Aim of the task: If a line in the entries contains the word "Ciénaga", list it.

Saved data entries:
===
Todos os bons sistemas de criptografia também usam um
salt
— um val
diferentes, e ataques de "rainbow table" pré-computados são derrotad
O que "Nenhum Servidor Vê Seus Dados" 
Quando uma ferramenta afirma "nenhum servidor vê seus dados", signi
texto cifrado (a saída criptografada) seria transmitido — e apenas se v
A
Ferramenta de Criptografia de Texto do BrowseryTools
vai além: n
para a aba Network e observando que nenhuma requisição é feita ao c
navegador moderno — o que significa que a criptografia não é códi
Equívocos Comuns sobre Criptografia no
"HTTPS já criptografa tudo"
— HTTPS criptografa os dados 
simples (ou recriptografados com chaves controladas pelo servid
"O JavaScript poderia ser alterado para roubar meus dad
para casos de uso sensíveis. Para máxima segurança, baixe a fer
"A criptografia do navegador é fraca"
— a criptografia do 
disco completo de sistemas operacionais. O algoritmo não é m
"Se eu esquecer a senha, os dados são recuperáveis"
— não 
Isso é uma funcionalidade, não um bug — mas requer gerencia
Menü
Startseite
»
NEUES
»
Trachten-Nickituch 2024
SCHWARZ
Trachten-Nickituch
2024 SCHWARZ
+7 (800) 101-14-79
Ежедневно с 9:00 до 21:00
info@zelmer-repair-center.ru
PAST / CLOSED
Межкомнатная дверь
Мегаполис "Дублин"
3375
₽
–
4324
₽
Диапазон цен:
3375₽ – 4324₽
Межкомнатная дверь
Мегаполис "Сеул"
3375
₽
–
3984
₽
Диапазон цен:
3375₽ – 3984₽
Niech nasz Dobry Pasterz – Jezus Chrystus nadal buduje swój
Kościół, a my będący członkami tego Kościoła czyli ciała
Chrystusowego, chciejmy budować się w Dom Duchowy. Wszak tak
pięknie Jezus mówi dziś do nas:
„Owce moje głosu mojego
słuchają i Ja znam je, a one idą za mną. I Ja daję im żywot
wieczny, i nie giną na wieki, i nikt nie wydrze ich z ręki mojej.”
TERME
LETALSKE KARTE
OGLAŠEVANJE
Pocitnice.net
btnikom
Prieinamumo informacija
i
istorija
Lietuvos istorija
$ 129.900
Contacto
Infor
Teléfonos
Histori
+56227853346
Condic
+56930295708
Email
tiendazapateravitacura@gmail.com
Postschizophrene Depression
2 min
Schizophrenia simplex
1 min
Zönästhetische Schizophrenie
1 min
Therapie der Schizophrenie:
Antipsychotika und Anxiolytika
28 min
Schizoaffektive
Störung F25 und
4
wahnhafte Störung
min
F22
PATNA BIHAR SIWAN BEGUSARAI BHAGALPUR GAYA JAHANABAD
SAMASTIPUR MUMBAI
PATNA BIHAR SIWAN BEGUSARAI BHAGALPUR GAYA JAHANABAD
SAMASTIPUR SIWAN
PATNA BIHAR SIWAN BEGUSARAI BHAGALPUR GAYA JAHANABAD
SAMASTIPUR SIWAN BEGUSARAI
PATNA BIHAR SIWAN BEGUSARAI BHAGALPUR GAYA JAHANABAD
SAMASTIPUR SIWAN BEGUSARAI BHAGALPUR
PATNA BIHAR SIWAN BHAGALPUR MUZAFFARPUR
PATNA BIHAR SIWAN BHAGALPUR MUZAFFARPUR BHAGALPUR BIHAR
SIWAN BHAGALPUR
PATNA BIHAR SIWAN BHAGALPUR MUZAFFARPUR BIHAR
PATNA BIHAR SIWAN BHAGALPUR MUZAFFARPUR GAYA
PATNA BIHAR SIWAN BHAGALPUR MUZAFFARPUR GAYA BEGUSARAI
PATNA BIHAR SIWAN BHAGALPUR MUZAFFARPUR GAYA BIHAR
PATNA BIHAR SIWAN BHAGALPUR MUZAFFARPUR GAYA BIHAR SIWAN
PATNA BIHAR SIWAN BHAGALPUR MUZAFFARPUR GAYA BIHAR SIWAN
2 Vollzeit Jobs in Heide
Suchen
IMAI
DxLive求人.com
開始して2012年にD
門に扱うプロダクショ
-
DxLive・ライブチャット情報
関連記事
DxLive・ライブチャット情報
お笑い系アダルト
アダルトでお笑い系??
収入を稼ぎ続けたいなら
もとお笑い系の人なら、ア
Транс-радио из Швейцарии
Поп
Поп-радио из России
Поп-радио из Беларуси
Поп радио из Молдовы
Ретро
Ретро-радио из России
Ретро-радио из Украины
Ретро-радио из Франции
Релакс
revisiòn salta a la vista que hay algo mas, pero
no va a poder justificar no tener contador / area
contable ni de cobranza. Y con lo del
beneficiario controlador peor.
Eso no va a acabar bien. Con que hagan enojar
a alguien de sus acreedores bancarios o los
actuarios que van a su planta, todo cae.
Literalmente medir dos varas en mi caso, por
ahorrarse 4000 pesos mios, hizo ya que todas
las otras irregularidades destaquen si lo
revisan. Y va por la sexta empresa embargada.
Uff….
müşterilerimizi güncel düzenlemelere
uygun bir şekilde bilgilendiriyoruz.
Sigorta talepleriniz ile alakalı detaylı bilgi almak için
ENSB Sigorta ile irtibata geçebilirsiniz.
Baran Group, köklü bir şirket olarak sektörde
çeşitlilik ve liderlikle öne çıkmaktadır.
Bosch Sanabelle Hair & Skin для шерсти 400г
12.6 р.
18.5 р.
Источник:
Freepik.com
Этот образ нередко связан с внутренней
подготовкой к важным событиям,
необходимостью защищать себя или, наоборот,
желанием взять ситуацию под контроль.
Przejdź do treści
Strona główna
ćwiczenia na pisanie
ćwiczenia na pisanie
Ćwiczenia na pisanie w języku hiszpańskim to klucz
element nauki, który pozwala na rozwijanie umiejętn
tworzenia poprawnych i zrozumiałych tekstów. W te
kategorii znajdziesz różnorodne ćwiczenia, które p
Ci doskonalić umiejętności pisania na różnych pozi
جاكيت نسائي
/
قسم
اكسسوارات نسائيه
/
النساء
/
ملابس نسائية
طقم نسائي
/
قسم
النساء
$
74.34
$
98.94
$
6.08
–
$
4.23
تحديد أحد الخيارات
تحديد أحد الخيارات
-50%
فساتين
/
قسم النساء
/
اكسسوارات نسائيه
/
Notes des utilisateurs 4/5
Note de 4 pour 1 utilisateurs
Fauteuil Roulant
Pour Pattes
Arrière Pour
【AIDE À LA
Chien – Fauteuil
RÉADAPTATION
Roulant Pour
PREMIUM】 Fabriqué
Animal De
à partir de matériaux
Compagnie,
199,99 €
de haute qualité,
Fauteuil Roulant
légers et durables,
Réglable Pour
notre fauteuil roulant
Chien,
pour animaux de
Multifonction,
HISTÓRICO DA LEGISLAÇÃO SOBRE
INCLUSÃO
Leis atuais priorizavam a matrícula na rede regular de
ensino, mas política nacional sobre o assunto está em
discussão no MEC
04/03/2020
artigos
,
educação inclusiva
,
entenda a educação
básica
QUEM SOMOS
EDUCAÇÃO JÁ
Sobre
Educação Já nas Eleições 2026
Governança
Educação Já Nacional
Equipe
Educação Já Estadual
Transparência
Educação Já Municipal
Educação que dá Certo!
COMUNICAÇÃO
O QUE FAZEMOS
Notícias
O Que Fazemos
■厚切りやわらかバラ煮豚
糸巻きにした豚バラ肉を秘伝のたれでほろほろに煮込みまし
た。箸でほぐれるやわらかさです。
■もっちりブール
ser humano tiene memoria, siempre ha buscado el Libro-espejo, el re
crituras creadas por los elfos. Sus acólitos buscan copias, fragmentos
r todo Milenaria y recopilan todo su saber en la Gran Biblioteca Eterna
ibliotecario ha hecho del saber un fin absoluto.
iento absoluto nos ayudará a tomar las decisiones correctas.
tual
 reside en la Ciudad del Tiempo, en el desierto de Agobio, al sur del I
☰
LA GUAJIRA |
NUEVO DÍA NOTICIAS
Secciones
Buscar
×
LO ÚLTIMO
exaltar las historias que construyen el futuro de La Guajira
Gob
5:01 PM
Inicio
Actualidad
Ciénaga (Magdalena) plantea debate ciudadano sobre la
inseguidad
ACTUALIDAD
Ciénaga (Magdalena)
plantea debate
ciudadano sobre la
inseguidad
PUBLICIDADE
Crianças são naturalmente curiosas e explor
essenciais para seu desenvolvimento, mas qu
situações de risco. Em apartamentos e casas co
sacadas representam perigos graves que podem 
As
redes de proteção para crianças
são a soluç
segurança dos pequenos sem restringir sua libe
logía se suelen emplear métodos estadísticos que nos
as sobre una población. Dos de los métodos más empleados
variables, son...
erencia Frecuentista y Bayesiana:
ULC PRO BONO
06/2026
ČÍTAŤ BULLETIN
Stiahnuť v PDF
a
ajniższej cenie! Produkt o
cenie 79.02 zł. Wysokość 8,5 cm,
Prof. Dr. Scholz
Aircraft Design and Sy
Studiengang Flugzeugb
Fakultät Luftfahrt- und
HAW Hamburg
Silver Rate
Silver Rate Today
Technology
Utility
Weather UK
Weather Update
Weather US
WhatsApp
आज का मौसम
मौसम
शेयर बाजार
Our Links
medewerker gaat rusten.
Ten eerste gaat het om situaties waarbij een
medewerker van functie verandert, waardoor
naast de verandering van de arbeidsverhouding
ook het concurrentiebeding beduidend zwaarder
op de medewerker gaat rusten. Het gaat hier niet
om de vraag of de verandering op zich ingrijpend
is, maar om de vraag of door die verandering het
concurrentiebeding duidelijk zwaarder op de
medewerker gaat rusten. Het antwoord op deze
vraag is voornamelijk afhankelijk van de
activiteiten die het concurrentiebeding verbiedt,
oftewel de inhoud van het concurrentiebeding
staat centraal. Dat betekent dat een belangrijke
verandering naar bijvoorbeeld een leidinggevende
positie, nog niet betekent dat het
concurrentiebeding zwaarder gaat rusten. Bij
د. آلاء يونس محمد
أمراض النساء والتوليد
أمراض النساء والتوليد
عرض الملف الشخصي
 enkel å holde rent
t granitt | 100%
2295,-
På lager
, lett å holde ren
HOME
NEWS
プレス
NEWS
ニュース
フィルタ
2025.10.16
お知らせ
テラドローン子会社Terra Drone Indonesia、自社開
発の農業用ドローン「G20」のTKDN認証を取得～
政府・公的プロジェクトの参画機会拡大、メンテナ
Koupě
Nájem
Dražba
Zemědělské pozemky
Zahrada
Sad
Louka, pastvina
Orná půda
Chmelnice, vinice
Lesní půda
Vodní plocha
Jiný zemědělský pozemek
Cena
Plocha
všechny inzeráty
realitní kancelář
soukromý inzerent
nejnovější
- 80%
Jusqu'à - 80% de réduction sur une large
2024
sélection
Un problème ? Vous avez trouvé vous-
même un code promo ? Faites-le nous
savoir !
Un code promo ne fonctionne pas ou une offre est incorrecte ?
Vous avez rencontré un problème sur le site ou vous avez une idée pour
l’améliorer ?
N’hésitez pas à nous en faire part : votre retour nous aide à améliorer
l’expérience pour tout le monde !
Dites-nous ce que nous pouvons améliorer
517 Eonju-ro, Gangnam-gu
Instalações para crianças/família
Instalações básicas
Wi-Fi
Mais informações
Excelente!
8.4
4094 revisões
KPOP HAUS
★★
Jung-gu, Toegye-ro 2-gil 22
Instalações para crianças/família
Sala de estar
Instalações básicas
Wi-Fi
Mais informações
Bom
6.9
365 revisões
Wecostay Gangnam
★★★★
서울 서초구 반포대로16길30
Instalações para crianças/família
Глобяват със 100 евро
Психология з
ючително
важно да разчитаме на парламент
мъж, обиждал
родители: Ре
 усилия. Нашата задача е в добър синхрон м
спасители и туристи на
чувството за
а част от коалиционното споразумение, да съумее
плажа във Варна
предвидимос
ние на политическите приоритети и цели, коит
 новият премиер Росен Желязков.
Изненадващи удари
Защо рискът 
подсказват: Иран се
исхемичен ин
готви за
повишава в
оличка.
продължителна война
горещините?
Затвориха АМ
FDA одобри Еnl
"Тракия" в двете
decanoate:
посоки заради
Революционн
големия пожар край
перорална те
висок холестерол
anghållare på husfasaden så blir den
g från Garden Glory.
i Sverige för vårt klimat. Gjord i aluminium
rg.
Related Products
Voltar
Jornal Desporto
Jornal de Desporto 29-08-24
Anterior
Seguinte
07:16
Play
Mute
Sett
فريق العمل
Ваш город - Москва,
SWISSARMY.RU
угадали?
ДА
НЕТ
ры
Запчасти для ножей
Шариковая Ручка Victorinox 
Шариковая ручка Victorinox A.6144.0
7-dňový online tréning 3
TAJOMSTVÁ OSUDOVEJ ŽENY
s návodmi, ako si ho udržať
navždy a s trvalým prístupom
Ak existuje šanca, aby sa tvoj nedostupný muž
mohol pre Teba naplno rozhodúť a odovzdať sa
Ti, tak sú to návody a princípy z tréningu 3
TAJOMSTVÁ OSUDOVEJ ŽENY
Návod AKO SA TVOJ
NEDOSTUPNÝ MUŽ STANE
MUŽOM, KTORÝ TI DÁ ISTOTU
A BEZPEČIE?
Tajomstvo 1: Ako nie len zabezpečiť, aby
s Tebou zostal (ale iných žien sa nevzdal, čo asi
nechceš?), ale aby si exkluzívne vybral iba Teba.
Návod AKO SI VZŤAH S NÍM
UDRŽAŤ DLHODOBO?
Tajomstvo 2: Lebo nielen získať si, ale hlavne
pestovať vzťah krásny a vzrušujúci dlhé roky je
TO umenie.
===
Answer space:
Ciénaga (Magdalena) plantea debate ciudadano sobre la
Ciénaga (Magdalena)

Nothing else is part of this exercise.